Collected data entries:
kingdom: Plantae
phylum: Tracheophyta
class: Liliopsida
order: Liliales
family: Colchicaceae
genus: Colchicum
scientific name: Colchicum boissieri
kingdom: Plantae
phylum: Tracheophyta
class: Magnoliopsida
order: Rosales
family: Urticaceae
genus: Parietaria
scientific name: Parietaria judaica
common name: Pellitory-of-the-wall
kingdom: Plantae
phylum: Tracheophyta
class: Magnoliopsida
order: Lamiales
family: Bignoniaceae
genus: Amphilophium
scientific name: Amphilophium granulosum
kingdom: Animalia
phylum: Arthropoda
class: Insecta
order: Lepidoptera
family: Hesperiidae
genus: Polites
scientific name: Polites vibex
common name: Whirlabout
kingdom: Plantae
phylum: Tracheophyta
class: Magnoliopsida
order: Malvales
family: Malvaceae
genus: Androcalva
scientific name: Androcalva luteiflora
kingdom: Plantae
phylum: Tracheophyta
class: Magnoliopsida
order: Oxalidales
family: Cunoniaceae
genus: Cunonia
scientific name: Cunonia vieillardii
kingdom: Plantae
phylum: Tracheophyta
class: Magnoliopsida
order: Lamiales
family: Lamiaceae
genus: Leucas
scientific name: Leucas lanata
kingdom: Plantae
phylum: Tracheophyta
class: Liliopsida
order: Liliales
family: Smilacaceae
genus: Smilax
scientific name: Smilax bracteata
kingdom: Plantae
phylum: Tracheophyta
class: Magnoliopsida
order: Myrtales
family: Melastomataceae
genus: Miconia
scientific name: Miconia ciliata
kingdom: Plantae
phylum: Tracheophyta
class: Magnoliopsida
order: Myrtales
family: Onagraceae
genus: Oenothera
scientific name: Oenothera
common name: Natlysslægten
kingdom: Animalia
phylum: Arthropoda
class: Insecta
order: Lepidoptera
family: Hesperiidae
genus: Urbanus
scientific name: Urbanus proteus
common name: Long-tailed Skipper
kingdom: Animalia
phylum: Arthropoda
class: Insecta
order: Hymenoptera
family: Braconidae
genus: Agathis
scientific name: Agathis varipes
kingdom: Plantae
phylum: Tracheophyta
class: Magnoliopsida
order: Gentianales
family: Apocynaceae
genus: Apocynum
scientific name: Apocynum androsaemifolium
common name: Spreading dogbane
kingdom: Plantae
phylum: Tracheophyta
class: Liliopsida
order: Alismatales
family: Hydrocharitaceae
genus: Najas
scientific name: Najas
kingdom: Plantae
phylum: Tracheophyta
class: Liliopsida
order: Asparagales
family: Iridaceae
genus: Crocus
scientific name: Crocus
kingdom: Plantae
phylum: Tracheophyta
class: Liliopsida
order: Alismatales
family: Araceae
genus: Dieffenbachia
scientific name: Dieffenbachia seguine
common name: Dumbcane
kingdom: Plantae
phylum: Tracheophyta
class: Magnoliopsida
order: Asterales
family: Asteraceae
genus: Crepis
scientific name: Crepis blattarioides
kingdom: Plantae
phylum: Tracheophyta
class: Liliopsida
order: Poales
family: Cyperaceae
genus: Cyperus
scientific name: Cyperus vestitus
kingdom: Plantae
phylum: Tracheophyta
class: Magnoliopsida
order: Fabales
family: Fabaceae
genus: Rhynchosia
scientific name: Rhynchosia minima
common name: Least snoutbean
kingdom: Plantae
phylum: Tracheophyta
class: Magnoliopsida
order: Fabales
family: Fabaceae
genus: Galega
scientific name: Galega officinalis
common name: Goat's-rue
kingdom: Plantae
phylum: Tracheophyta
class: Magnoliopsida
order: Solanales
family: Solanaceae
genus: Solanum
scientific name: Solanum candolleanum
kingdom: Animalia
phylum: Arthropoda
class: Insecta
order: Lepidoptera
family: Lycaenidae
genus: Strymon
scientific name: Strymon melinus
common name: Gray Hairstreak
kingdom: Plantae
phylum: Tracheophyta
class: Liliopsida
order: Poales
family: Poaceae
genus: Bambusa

SET PROBLEM: Could you rename "common name" to "vernacular name" throughout the data and give all the lines again with nothing else changed?

FINISHED ANSWER:
kingdom: Plantae
phylum: Tracheophyta
class: Liliopsida
order: Liliales
family: Colchicaceae
genus: Colchicum
scientific name: Colchicum boissieri
kingdom: Plantae
phylum: Tracheophyta
class: Magnoliopsida
order: Rosales
family: Urticaceae
genus: Parietaria
scientific name: Parietaria judaica
vernacular name: Pellitory-of-the-wall
kingdom: Plantae
phylum: Tracheophyta
class: Magnoliopsida
order: Lamiales
family: Bignoniaceae
genus: Amphilophium
scientific name: Amphilophium granulosum
kingdom: Animalia
phylum: Arthropoda
class: Insecta
order: Lepidoptera
family: Hesperiidae
genus: Polites
scientific name: Polites vibex
vernacular name: Whirlabout
kingdom: Plantae
phylum: Tracheophyta
class: Magnoliopsida
order: Malvales
family: Malvaceae
genus: Androcalva
scientific name: Androcalva luteiflora
kingdom: Plantae
phylum: Tracheophyta
class: Magnoliopsida
order: Oxalidales
family: Cunoniaceae
genus: Cunonia
scientific name: Cunonia vieillardii
kingdom: Plantae
phylum: Tracheophyta
class: Magnoliopsida
order: Lamiales
family: Lamiaceae
genus: Leucas
scientific name: Leucas lanata
kingdom: Plantae
phylum: Tracheophyta
class: Liliopsida
order: Liliales
family: Smilacaceae
genus: Smilax
scientific name: Smilax bracteata
kingdom: Plantae
phylum: Tracheophyta
class: Magnoliopsida
order: Myrtales
family: Melastomataceae
genus: Miconia
scientific name: Miconia ciliata
kingdom: Plantae
phylum: Tracheophyta
class: Magnoliopsida
order: Myrtales
family: Onagraceae
genus: Oenothera
scientific name: Oenothera
vernacular name: Natlysslægten
kingdom: Animalia
phylum: Arthropoda
class: Insecta
order: Lepidoptera
family: Hesperiidae
genus: Urbanus
scientific name: Urbanus proteus
vernacular name: Long-tailed Skipper
kingdom: Animalia
phylum: Arthropoda
class: Insecta
order: Hymenoptera
family: Braconidae
genus: Agathis
scientific name: Agathis varipes
kingdom: Plantae
phylum: Tracheophyta
class: Magnoliopsida
order: Gentianales
family: Apocynaceae
genus: Apocynum
scientific name: Apocynum androsaemifolium
vernacular name: Spreading dogbane
kingdom: Plantae
phylum: Tracheophyta
class: Liliopsida
order: Alismatales
family: Hydrocharitaceae
genus: Najas
scientific name: Najas
kingdom: Plantae
phylum: Tracheophyta
class: Liliopsida
order: Asparagales
family: Iridaceae
genus: Crocus
scientific name: Crocus
kingdom: Plantae
phylum: Tracheophyta
class: Liliopsida
order: Alismatales
family: Araceae
genus: Dieffenbachia
scientific name: Dieffenbachia seguine
vernacular name: Dumbcane
kingdom: Plantae
phylum: Tracheophyta
class: Magnoliopsida
order: Asterales
family: Asteraceae
genus: Crepis
scientific name: Crepis blattarioides
kingdom: Plantae
phylum: Tracheophyta
class: Liliopsida
order: Poales
family: Cyperaceae
genus: Cyperus
scientific name: Cyperus vestitus
kingdom: Plantae
phylum: Tracheophyta
class: Magnoliopsida
order: Fabales
family: Fabaceae
genus: Rhynchosia
scientific name: Rhynchosia minima
vernacular name: Least snoutbean
kingdom: Plantae
phylum: Tracheophyta
class: Magnoliopsida
order: Fabales
family: Fabaceae
genus: Galega
scientific name: Galega officinalis
vernacular name: Goat's-rue
kingdom: Plantae
phylum: Tracheophyta
class: Magnoliopsida
order: Solanales
family: Solanaceae
genus: Solanum
scientific name: Solanum candolleanum
kingdom: Animalia
phylum: Arthropoda
class: Insecta
order: Lepidoptera
family: Lycaenidae
genus: Strymon
scientific name: Strymon melinus
vernacular name: Gray Hairstreak
kingdom: Plantae
phylum: Tracheophyta
class: Liliopsida
order: Poales
family: Poaceae
genus: Bambusa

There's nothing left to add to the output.